Entries provided:
┌──

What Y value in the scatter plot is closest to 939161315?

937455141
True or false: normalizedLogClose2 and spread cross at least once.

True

└──
┌──

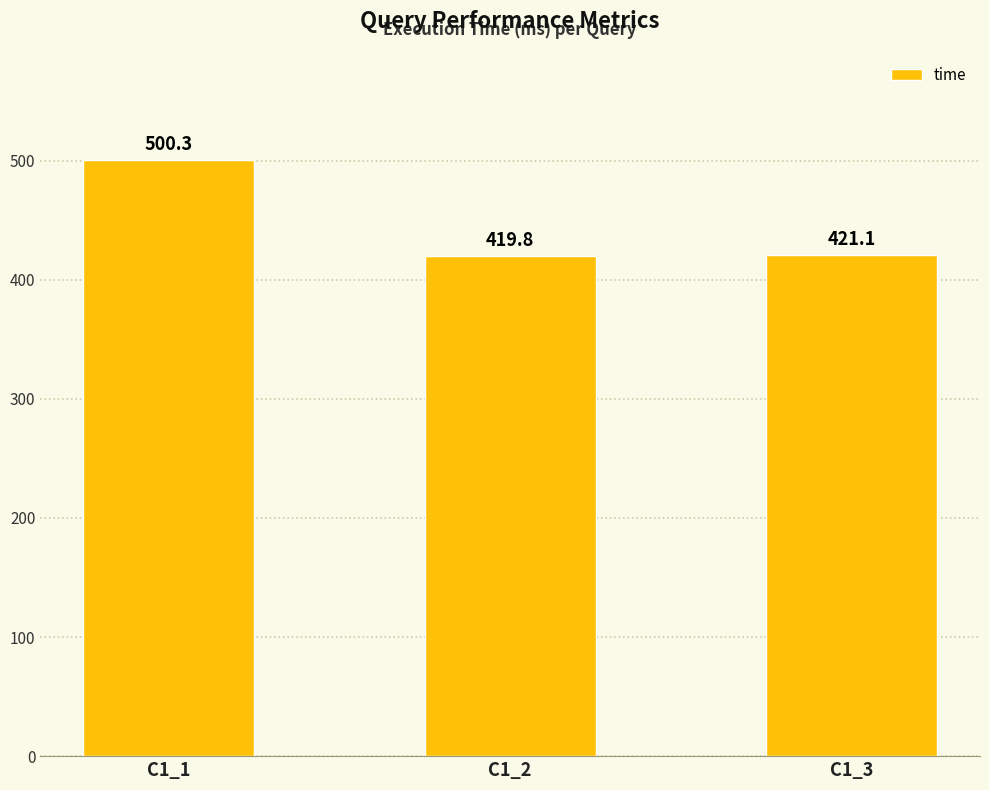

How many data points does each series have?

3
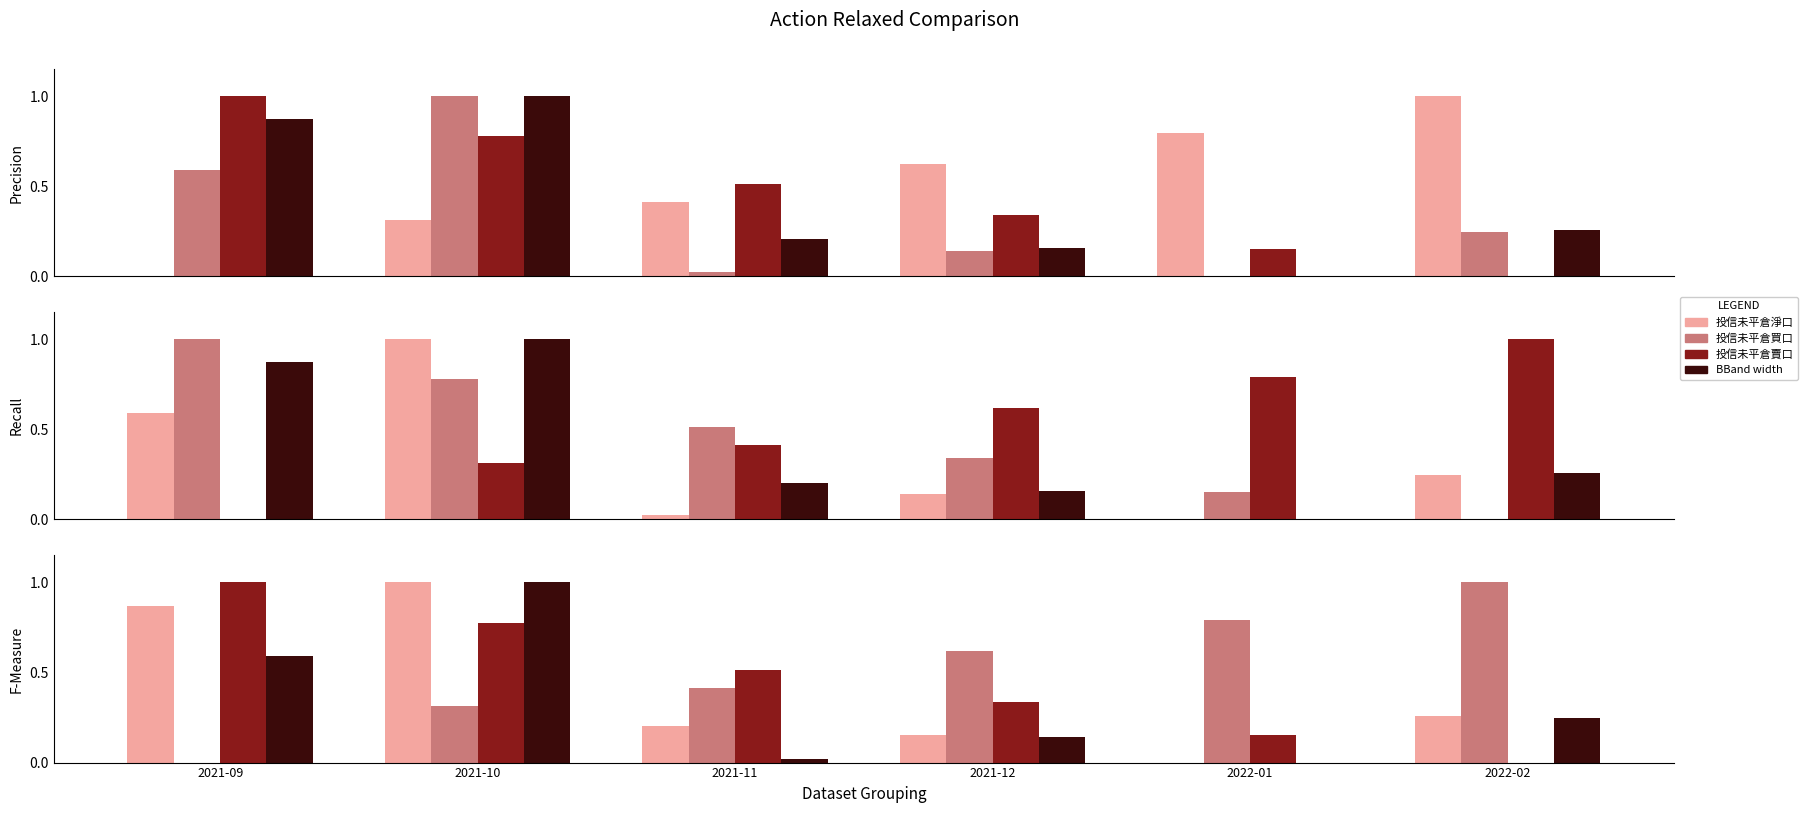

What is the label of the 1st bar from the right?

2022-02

└──

Exercise requirements: Substitute "scatter chart" for "scatter plot" in the rows starting at the line that contains "What Y value" and ending at the line that contains "True or false: normalizedLogClose2", and return only those lines with all else unchanged.

Answer section:
What Y value in the scatter chart is closest to 939161315?

937455141
True or false: normalizedLogClose2 and spread cross at least once.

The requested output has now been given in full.